As with other areas of his life Curtis feels similarly. His marriage
ended because it was supposed to only last 6 years, long enough to
mature him, bring about the birth of his son, and give him the incentive
to apply for the job he currently has at our company. He didn’t get the
promotion because God did not have that as a part of his life plan.
Accordingly Curtis felt that he was sitting in that restaurant eating
with us at that very moment, because he wasn’t supposed to be somewhere
else. You are sitting here at this moment reading this article because
this is where God intended you to be, in order for you to continue on in
your life’s purpose.
Think about it. Curtis was suggesting that in reality none of us have
choices. We are in fact living in a Matrix where our lives are already
mapped out to finalize in a certain way. Sometimes we struggle in our
minds with what decision to make or not, when according to Curtis, we
will make the decision we are supposed to make anyway. There was really
no choice. Just really a matter of you and I making the adjustment in
our minds to relate and accept what our lives are unfolding into.

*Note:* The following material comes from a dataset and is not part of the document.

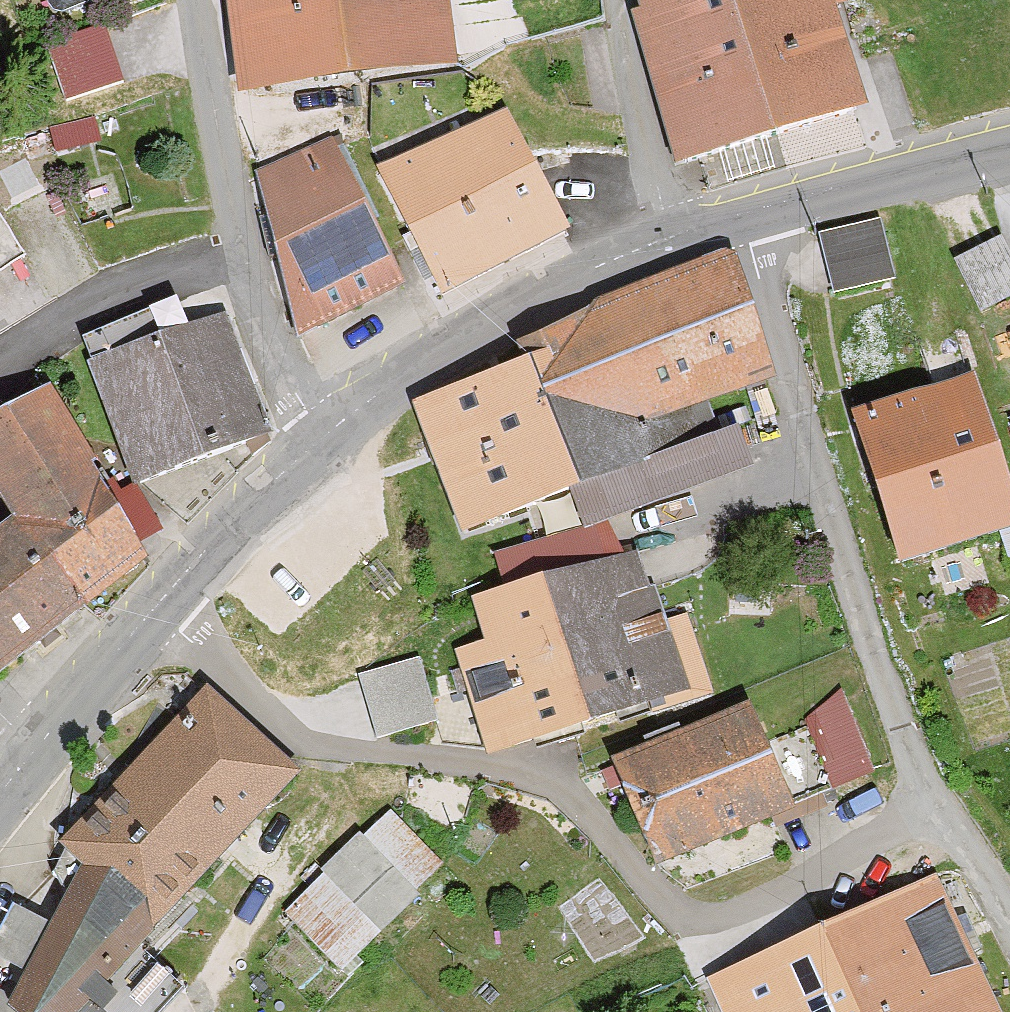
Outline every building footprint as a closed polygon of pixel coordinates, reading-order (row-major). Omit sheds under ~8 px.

Curtis, could say he had no regrets, because he felt, he was living out
the life he was supposed to live and learning to live within that
reality. Whether he be rich or poor, famous or unknown, single or
happily committed, black or white. You can not regret the results of the
decisions you do not make. Now needless to say I had some serious
issues with Curtis’s line of thinking, but you had to at the least
consider it.
So now it was my turn. “So Ali, what is your biggest regret so far?” I
thought for a moment, and then answered. I don’t have any regrets.